Amy says:
We were at FedEx the other day shipping packages - sending artwork back to artists, sending old computers for recycling, sending care packages to the kids. In other words, tying up all of our loose ends in the postal department. The young woman helping us asked about our business name, so we told her what we do and that we’d be leaving NJ in two days to live and work full-time in our vintage caravan. She was impressed. But then she said, “Will you show the real stuff?” It turns out she had been watching YouTube videos of a woman who is purportedly living out of her van and traveling across the country. “She only shows the pretty stuff,” our curious new friend said, “I’m not sure I believe she’s really doing it.” We joked about a green screen version of the Grand Canyon, but then assured her we’d be sharing the good, the bad, and the ugly.

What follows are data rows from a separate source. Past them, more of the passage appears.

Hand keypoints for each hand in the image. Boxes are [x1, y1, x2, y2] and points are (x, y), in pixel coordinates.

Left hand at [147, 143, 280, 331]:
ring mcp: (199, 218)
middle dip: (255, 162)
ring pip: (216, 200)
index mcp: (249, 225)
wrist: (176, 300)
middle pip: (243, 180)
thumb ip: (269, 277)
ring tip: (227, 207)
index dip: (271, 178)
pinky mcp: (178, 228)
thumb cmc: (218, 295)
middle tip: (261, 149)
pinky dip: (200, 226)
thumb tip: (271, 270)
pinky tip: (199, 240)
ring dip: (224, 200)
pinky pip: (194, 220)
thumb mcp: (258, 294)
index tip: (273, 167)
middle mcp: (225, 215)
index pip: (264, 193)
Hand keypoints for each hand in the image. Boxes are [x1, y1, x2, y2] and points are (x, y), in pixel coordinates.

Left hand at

“The irony is that we attempt to disown our difficult stories to appear more whole or more acceptable, but our wholeness – even our wholeheartedness – actually depends on the integration of all our experiences, including the falls.” ~Brené Brown
Exhibit A: The storm we ran into on Thursday night while driving home from dropping the youngest for his freshman year at Virginia Tech. It was terrifying. Massive black clouds, two-and-a-half hours of torrential rains, lightning, wind. Maya was focused behind the wheel, our hazards were on, we did 40 mph instead of 65 through two states. We pulled over twice because we couldn’t see anything past the hood of the car. It seemed like it would never end. We were hungry, exhausted, and I was totally stressed out by something we couldn’t control. I was second-guessing this decision and wondering how quickly we could buy a new house. To add insult to injury, we hadn’t even officially hit the road and we had already broken our promise to try not to eat too much junk food. We had consumed a bag of sour gummy bears, a bag of barbecue potato chips, and handfuls of chocolate chip cookies.

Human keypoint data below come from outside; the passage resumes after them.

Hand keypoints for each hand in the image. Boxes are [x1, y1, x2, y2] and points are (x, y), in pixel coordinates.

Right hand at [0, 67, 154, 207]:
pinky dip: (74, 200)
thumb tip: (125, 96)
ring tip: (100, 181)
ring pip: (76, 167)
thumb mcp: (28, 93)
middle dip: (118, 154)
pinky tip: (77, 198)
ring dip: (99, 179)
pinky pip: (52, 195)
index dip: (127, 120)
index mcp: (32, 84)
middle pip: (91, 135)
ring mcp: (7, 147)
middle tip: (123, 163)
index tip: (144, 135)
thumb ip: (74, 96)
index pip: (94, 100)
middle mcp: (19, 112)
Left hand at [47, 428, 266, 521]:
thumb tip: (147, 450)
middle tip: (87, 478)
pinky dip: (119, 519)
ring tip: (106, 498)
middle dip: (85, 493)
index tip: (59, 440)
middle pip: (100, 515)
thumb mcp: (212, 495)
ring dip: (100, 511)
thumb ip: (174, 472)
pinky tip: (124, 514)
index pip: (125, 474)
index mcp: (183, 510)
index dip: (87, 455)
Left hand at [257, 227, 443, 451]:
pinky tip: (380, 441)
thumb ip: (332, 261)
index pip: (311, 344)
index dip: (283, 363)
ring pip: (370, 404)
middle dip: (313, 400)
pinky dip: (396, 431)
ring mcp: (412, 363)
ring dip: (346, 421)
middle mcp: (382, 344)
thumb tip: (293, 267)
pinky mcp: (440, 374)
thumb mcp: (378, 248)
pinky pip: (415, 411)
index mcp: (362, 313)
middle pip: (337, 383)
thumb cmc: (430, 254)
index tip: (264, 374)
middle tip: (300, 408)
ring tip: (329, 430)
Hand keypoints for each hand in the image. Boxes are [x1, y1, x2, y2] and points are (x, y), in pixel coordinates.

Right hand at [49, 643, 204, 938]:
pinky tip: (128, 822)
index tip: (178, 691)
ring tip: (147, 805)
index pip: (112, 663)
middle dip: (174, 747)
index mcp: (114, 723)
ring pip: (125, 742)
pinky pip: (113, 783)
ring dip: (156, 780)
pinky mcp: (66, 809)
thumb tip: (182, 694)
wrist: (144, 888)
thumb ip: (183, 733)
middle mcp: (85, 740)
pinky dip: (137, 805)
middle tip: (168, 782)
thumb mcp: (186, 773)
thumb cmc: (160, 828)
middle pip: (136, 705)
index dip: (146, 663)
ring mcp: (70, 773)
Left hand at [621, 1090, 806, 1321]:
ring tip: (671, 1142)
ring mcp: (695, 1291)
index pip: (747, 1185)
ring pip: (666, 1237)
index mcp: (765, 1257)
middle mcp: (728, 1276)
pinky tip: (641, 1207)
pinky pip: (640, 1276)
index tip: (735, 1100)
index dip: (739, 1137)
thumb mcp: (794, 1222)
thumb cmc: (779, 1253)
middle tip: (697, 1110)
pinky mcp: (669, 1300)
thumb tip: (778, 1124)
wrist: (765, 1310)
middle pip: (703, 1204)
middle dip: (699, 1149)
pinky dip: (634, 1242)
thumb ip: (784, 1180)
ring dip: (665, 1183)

We promise to be transparent. We promise to tell the truth about what it’s like to make this kind of leap. We promise to share the flat tires and the bickering and the hard days, not just the beautiful scenery (in bikinis?). We promise to be more Celeste Barber than Kim Kardashian.
. . . . .
Maya says:
A few years ago, I took a weekend workshop with Byron Katie at a retreat center in western Massachusetts. If you’re not familiar with BK, her work centers around the idea (and I am summarizing here) that when we believe our thoughts, we suffer, but that if we question our thoughts, we can be free. The process by which this happens is a simple but profound tool that is broken down into four steps. You begin with a statement about something that is bothering that you believe is true - something like “So-and-so doesn’t include me in the decision-making process” or “So-and-so isn’t trustworthy.” You move on to the next part, by asking yourself “Is this true?” The next step is to ask again, but perhaps in a different way: “Am I certain this is true?” Next, you pose this question to yourself: “Who or what would I be if I didn’t believe this was true?” (Hint: The answer is usually various versions of “happier.” After this, you are tasked with making three “turnaround” statements, where you basically flip the initial complaint on its head. For example, if you said “So-and-so doesn’t include me in the decision-making process,” a turnaround might be “So-and-so does” include me…” or “I don’t include so-and-so…” or even “I don’t include me in the decision-making process.” The objective here is to make three opposite statement and see if, in fact, those might be even truer.
There’s another step to this process, which is to create a new statement that goes something like “I look forward to so-and-so not including me in the decision-making process” because what this means is that you aren’t done dismantling this particular belief, and that you need to going through the steps until you do.
I bring up Byron Katie’s work because it occurred to me the other day how fraught this little adventure of our is…or seems, or can feel, particularly if things go wrong. Somehow, when we are home, we enjoy the experience of comfort and convenience, of security and safety. We take for granted, in some ways, how relatively easy everything is. So there’s something about cleaving from a physical address that feels more vulnerable because there’s an inherent sense of exposure. Even our belongings are more visible - anyone walking by the windows of our car can clearly see what’s there.
In many ways, what this experience is going to do is ask us to challenge our definitions of comfort and convenience and security and safety. To question our thoughts about what we need and when we need it. To disrupt our expectations and assumptions and all of their accompanying mindsets, behaviors, and choices. What this experience is also going to ask us to do is lean and trust - on ourselves, on each other - in the intelligence of what we are given to contemplate, explore, and learn from. Not all of it will be easy or comfortable. Not all of it will necessarily make sense or feel “right.” But I, for one, am looking forward to meeting the invitation to let go of the rigidness of my own thinking - and, more specifically - the attachment to that thinking - in service to the learnings of this experience. As Byron Katie says, “Life is simple. Everything happens for you, not to you. Everything happens at exactly the right moment, neither too soon nor too late. You don't have to like it... it's just easier if you do.”